Responses to these questions (on a 5-degree Likert’s scale, from “I completely disagree = 1” to “I absolutely agree = 5”) were summed up and then the mean value was calculated for these three questions for each individual person. The people in whom the symptoms of allergy disappeared were more convinced about the validity of the above statements (µ = 4.1;  = 0.56) in comparison to those in whom the symptoms did not disappear (µ = 3.11;  = 0.56); the difference was statistically significant t(121) = 2.836, p < 0.005.
However, it is hard to claim what the reason was and what the result was. Effective treatment could have filled some people with optimism and affected their opinions regarding man’s influence on fighting allergies. Or, conversely, it could be the belief that allergy can be efficiently treated that helped the individuals fight it by following systematically the adequate diet or treatment.

Conclusions

The data from the questionnaire have provided the information on the basis of which it can be claimed that the elimination diet did not result in any statistically significant difference regarding the disappearance of symptoms, as compared with the individuals who did not go on such a diet.
The data also suggest that pharmacological treatment gives statistically worse results than using other methods or refusing to take up treatment.

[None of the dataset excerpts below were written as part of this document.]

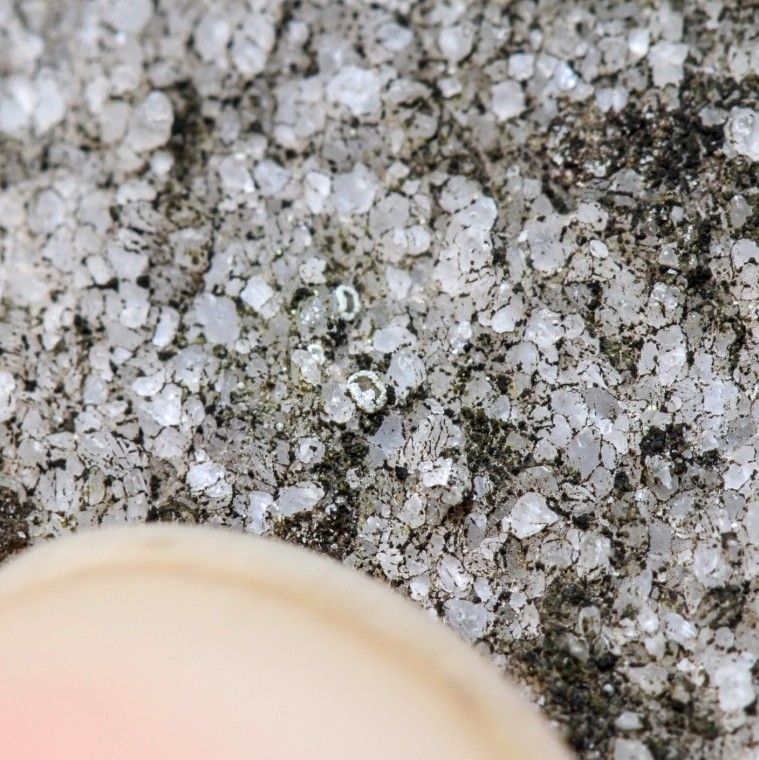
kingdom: Fungi
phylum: Ascomycota
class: Lecanoromycetes
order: Lecanorales
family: Lecanoraceae
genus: Polyozosia
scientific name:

After using statistical tools, it can be also stated that the age when the allergy becomes apparent is irrelevant to its duration. The analysis of the data suggests that the age at which the allergy becomes apparent is important for its later elimination. A significant fact is also that the more symptoms were experienced by the allergic person, the longer the duration of the allergy was.
The individuals in whom the symptoms of the allergy disappeared were more convinced about validity of the dietary restrictions than those in whom the symptoms were not eliminated.

Conflict of interest

The authors declare no conflict of interest.